Tom had never liked the
Head, who was now leaning across his desk, large hands clasped almost in prayer
before him, eyes bulging as if this was the most important conversation the two
men would ever have together -which indeed it was.
Stokes's
bunker mentality rarely allowed him to stray from his office, and Tom despised
his educational policies. The
Dovelands
Head was an
ABC man: Assembly, Blazers and Curriculum, all designed to echo the ethos of
the old grammar schools.

 

He'd revived a
Christian-based assembly even though a third of the kids were Hindus, Sikhs or
Muslims; compulsory school uniform was rigorously enforced even under
sweltering conditions; and a curriculum calculated to strait-jacket even the
most creative teachers was guarded jealously.

Tom
had committed himself to small acts of sabotage against this regime, though he
wasn't above ingratiating himself with the Head by agreeing to teach Religious Education
when no one else would.
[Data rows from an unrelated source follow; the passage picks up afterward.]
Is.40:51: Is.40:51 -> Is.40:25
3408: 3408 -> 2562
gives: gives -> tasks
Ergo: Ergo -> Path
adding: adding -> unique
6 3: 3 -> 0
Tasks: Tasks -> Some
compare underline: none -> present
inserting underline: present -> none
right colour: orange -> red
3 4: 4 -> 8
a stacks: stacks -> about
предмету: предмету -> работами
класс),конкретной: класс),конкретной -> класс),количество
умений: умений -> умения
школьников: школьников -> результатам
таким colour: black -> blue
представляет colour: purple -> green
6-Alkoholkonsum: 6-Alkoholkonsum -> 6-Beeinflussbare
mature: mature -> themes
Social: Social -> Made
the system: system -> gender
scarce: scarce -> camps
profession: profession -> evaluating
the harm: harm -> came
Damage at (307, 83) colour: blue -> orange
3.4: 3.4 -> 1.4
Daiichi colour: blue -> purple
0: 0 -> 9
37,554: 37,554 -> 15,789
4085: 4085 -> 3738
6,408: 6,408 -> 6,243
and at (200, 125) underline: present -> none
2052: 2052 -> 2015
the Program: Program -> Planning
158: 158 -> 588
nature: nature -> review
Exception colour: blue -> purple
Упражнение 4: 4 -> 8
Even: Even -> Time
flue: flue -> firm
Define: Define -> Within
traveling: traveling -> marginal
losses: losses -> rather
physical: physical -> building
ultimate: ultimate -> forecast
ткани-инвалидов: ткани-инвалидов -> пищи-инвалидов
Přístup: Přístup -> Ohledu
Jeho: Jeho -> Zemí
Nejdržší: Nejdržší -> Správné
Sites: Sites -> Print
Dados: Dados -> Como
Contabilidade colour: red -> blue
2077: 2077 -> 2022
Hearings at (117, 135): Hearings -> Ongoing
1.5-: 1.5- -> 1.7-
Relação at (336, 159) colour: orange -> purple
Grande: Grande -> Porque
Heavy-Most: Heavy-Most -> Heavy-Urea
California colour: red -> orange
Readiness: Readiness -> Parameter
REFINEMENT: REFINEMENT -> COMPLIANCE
His cynical thought was that Stokes was now terrified
that he wouldn't be able to get anyone else to touch it.

'Tom,
you haven't got over your bereavement, have you?'

There. He'd
said it when none of the other staff would. Tom couldn't deny Stokes had been
kind, tolerant, even indulgent, in the months after Katie died. 'No. Honestly.
That has nothing to do with it.'

'And you're
certain it's not the matter of things scribbled on a -'

'No. As I said before, I'm just ready for
a change.'

'Really?'

'Yes. Really.'

Stokes stood
up, and his chair scraped behind him. He came around his desk and offered a
large hand that wanted shaking, 'If you need a good reference . . .'

'I'll remember that.'

And then he was out.

Thirteen
years of teaching behind him. He was thirty-five and going on sixty-five, and
it felt like retirement. The last twelve months had bequeathed him his first
grey hairs. With the laboured verses of the assembly hymn still echoing in his
ears he climbed into his rusting Ford Escort. A few pupils were still hanging
around as he passed between the school gates. Kelly was one of them. He nodded
at her before steering through the driveway. Then he put his foot down and
accelerated out of the educational system.

 

 

2

Tom climbed, shivering, into
bed before falling asleep. When he woke it was after six, and he was relieved
that this time his sleep hadn't been disturbed. He tried to telephone Sharon.
The call hooked up with the single ringing tone of an international line, but
no one answered. He'd not spoken to Sharon in some months.

He put his hand in his
pocket, feeling for the scrap of paper he'd discovered in his desk at school:
This
fleeting life
. . . Upstairs in the spare bedroom was an ottoman, a chest
for storing blankets that had become a shrine to his dead wife. It contained
all the things that he didn't want hanging around the house but couldn't bear
to throw away. Photographs, letters, theatre programmes, ornaments with
special resonance, even an answer phone tape with her voice on it. Each object
cold and remote, as useless and beautiful as moon rock.